Although Mount Madonna School (California) is situated on a mountaintop amid 300-plus acres of meadow and woodlands, the students there are well acquainted with the wonders of the sea.

The school’s two-year marine science program includes a semester of marine biology and a semester of honors oceanography for all ninth- and tenth-grade students. Every year, the two classes travel to study the waters around Catalina Island. The ninth-graders participate in the Catalina Environmental Leadership Program (CELP), while the tenth-graders participate in programs at the Wrigley Marine Science Center, part of the University of Southern California’s Wrigley Institute for Environmental Sciences. These trips, during which students gain hands-on experience in the water and the lab alongside scientists, are eligible for credits in the University of California System. As a result of their mandatory participation in the trips, students graduate with the equivalent of five years of laboratory science experience.

“The Wrigley Center is situated in a marine-protected area that is studied by scientists from all over the world,” says science teacher Lisa Catterall. “The cove at the facility harbors an ecosystem that has been restored to a near pre-human level of biodiversity. The chance to view an intact ecosystem as a reference point for what’s possible in nature is what originally drew me to bring students to study at the center.”
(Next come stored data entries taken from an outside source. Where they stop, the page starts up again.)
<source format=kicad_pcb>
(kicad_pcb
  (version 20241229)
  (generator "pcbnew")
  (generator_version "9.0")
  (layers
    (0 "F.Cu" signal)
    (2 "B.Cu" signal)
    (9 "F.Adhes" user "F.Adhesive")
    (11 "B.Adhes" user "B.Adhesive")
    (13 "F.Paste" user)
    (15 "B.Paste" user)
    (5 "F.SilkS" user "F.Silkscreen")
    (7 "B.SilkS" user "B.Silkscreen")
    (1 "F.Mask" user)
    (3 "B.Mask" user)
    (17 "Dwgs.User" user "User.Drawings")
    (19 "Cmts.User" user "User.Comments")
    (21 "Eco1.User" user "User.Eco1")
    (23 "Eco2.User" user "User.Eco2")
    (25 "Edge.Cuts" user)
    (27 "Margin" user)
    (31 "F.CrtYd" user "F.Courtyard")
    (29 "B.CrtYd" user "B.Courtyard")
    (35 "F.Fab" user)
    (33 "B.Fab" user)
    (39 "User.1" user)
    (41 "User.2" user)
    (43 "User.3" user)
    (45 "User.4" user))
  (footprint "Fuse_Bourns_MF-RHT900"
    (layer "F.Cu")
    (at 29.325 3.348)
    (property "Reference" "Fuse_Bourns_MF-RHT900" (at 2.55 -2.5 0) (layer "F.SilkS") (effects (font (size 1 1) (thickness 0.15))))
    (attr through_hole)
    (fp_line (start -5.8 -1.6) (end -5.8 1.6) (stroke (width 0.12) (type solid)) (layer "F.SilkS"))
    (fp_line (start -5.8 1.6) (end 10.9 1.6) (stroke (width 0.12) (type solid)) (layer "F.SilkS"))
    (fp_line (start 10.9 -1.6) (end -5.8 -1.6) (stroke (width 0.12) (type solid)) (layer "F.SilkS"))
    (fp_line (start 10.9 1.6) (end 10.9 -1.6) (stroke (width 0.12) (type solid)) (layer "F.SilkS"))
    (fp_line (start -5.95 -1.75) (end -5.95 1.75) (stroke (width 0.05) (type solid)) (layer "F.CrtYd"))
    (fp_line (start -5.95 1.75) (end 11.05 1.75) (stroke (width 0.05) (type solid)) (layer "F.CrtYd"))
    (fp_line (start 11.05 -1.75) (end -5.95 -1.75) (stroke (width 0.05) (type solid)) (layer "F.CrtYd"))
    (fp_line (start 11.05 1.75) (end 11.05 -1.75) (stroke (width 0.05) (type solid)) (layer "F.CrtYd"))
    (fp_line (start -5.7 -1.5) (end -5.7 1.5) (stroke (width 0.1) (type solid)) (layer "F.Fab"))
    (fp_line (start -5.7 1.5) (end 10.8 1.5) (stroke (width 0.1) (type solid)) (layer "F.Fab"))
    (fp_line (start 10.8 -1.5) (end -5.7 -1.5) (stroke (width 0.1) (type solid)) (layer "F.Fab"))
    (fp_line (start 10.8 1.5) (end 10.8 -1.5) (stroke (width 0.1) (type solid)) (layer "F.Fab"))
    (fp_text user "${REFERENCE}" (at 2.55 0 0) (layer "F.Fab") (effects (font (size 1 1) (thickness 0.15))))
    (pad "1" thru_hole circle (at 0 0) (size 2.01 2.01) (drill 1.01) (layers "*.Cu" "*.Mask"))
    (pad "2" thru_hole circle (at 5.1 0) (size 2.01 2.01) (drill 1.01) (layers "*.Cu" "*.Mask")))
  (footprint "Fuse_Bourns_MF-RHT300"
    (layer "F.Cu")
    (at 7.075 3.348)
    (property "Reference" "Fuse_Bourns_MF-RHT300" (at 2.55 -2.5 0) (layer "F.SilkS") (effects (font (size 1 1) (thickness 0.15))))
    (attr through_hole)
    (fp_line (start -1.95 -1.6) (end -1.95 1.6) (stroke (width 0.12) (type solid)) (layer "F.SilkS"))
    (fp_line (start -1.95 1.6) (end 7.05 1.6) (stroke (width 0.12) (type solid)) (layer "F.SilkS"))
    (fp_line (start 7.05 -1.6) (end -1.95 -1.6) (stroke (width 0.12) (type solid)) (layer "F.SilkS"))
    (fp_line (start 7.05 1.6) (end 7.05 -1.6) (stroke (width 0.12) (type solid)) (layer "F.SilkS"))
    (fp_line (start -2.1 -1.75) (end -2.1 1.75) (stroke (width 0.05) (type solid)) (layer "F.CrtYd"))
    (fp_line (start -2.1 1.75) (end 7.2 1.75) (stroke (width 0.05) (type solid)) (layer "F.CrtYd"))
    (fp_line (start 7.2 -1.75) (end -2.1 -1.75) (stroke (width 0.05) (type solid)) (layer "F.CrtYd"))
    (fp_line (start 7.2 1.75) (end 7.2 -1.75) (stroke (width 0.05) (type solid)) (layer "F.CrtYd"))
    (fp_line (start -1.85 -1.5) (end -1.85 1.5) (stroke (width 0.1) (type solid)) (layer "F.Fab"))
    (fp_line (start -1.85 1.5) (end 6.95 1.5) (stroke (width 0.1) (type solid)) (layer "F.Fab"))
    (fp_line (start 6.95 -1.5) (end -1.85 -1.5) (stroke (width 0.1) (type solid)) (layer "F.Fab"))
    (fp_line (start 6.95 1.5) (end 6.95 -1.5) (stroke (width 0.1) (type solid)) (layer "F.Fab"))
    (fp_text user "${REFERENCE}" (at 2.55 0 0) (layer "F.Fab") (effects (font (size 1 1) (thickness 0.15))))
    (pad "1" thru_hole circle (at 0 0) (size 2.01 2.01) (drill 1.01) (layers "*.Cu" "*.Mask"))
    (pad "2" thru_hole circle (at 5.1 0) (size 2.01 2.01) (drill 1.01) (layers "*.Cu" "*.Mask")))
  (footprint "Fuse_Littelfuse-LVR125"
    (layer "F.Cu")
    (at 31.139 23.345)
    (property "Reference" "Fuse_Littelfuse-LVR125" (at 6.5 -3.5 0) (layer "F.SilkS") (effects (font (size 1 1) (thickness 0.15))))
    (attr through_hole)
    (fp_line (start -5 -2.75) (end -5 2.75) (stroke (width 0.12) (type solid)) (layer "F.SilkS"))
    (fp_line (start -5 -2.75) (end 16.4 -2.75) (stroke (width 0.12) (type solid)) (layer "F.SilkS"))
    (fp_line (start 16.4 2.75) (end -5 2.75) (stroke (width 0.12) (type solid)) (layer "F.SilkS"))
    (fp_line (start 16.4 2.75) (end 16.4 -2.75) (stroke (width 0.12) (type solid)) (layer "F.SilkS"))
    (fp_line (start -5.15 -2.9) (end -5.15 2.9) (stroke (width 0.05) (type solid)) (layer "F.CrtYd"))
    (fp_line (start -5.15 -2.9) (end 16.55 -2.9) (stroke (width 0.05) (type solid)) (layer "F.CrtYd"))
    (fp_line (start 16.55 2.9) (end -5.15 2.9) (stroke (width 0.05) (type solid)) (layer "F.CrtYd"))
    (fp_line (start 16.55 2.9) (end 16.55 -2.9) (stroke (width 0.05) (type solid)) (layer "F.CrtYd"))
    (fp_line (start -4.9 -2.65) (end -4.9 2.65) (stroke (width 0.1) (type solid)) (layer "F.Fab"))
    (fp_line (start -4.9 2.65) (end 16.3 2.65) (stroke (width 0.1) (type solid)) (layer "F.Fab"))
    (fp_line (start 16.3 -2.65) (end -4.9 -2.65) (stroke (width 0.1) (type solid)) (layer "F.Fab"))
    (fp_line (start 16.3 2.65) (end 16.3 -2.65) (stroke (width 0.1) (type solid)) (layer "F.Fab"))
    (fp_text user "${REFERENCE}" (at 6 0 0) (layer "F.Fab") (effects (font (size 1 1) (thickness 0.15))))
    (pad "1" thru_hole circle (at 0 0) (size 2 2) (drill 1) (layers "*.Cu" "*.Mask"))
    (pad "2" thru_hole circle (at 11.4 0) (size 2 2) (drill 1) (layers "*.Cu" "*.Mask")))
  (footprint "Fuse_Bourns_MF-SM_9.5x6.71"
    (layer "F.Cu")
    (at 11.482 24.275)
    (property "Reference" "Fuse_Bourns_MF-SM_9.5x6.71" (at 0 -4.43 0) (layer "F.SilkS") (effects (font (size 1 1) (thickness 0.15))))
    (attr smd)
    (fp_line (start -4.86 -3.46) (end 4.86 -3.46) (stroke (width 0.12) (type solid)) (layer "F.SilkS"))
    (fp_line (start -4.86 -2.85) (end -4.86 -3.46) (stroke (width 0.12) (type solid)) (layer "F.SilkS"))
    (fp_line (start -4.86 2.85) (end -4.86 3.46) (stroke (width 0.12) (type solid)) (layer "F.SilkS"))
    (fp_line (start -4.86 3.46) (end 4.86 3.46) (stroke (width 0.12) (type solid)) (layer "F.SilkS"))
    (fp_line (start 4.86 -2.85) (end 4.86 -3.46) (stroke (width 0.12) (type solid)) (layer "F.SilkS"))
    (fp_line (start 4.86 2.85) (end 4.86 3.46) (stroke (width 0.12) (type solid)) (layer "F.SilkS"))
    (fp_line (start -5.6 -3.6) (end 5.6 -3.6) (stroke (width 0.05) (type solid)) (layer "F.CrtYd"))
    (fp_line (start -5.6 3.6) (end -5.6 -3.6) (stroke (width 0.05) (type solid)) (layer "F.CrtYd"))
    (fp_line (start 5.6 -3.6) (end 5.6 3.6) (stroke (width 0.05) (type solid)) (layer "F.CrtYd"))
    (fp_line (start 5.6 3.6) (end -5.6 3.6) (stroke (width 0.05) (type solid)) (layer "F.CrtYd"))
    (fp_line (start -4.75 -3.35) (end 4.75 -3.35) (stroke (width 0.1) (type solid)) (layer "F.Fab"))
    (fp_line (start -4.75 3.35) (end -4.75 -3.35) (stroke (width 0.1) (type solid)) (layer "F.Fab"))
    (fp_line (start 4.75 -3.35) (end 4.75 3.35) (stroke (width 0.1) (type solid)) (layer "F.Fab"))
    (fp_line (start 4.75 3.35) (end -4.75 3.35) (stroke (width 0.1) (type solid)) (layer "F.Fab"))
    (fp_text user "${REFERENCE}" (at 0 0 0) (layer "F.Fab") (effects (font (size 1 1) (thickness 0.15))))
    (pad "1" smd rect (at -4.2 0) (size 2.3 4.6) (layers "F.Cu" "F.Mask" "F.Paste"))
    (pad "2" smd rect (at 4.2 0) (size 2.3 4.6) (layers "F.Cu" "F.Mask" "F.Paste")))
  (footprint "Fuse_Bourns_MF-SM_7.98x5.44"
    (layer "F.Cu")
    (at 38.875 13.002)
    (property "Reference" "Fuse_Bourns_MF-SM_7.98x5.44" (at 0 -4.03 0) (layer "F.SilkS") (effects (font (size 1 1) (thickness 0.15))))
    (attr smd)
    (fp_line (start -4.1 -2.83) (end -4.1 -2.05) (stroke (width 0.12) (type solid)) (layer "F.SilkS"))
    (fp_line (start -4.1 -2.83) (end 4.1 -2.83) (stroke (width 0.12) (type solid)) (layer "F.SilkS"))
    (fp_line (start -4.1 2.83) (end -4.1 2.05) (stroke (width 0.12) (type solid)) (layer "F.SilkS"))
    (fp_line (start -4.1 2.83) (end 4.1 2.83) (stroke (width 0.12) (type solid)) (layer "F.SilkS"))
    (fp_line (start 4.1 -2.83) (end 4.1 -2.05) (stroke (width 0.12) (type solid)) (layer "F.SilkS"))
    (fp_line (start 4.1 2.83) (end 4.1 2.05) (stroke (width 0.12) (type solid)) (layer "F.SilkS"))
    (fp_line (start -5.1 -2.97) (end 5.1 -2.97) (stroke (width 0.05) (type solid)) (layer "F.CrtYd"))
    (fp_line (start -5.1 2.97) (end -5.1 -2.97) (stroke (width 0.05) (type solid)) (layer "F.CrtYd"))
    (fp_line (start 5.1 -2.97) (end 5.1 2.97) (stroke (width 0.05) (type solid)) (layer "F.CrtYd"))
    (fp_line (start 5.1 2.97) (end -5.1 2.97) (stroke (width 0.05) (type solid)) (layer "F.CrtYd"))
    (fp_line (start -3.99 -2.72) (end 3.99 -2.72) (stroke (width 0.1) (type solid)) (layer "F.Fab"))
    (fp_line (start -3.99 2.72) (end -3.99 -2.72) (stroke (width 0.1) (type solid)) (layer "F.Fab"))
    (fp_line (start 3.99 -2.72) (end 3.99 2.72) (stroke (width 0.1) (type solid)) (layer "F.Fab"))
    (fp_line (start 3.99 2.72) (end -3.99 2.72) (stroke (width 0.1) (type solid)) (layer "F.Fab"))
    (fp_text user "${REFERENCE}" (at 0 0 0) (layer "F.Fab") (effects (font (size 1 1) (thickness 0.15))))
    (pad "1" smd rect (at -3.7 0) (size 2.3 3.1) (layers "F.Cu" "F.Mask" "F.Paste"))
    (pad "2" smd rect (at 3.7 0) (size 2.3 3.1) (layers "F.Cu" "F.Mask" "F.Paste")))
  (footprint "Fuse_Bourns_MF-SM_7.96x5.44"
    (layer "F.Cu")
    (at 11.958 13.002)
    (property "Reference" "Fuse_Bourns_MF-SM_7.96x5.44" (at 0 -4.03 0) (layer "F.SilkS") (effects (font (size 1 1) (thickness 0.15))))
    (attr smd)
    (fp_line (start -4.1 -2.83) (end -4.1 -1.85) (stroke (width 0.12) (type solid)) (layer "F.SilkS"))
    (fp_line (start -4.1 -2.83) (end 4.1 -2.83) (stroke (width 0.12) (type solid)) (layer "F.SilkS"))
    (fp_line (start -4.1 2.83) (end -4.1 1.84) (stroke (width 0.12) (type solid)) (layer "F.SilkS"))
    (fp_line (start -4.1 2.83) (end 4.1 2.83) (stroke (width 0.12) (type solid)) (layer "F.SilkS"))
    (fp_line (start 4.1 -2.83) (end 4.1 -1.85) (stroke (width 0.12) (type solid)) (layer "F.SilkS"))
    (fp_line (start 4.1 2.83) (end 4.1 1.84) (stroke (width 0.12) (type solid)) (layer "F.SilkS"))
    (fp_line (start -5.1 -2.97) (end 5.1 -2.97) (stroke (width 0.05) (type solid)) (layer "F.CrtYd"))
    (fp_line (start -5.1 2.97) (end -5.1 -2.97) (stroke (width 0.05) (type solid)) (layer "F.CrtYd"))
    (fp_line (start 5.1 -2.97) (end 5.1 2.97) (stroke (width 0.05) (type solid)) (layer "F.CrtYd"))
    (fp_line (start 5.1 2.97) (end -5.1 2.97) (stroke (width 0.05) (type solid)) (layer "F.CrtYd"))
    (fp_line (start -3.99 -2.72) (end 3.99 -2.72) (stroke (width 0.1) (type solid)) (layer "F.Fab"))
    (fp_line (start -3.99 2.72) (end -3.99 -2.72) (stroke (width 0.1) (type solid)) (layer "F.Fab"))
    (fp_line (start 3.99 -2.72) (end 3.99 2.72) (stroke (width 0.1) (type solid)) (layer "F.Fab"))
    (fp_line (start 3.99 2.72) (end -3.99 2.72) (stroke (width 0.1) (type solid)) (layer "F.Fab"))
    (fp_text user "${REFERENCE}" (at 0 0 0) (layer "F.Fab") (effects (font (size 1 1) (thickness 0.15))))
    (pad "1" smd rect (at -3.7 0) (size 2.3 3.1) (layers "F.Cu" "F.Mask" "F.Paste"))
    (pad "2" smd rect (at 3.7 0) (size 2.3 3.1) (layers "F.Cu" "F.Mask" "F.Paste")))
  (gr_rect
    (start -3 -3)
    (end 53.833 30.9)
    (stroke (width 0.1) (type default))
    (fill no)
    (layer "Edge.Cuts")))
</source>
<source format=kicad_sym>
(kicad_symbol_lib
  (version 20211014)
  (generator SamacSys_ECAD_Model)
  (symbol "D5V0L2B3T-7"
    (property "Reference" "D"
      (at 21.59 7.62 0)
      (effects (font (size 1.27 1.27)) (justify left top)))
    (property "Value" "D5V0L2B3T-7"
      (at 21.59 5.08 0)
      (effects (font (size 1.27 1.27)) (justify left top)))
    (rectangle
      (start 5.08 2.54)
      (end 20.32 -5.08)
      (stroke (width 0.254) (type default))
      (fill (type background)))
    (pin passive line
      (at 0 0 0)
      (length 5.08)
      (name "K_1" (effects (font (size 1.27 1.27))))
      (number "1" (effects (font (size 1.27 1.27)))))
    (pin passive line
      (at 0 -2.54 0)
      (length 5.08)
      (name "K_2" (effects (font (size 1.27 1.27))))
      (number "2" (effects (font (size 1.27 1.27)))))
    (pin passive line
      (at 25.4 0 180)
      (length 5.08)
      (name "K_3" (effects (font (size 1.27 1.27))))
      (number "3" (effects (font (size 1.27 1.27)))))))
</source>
During the students’ most recent five-day trip in May 2016, ninth-graders engaged in three exercises to complete the lab portion, then spent the rest of the time engaged in leadership and character-building activities designed to push them out of their comfort zones and prepare them for doing research on the water, including kayaking and high ropes courses.

The tenth-graders worked alongside university researchers collecting and recording data to support ongoing work and were in the water every day. “They put in 12-hour days identifying microorganisms collected in plankton, conducting research such as ethogram studies, examining bioluminescence, or observing garibaldi territorial behavior,” says teacher Nicole Culbertson.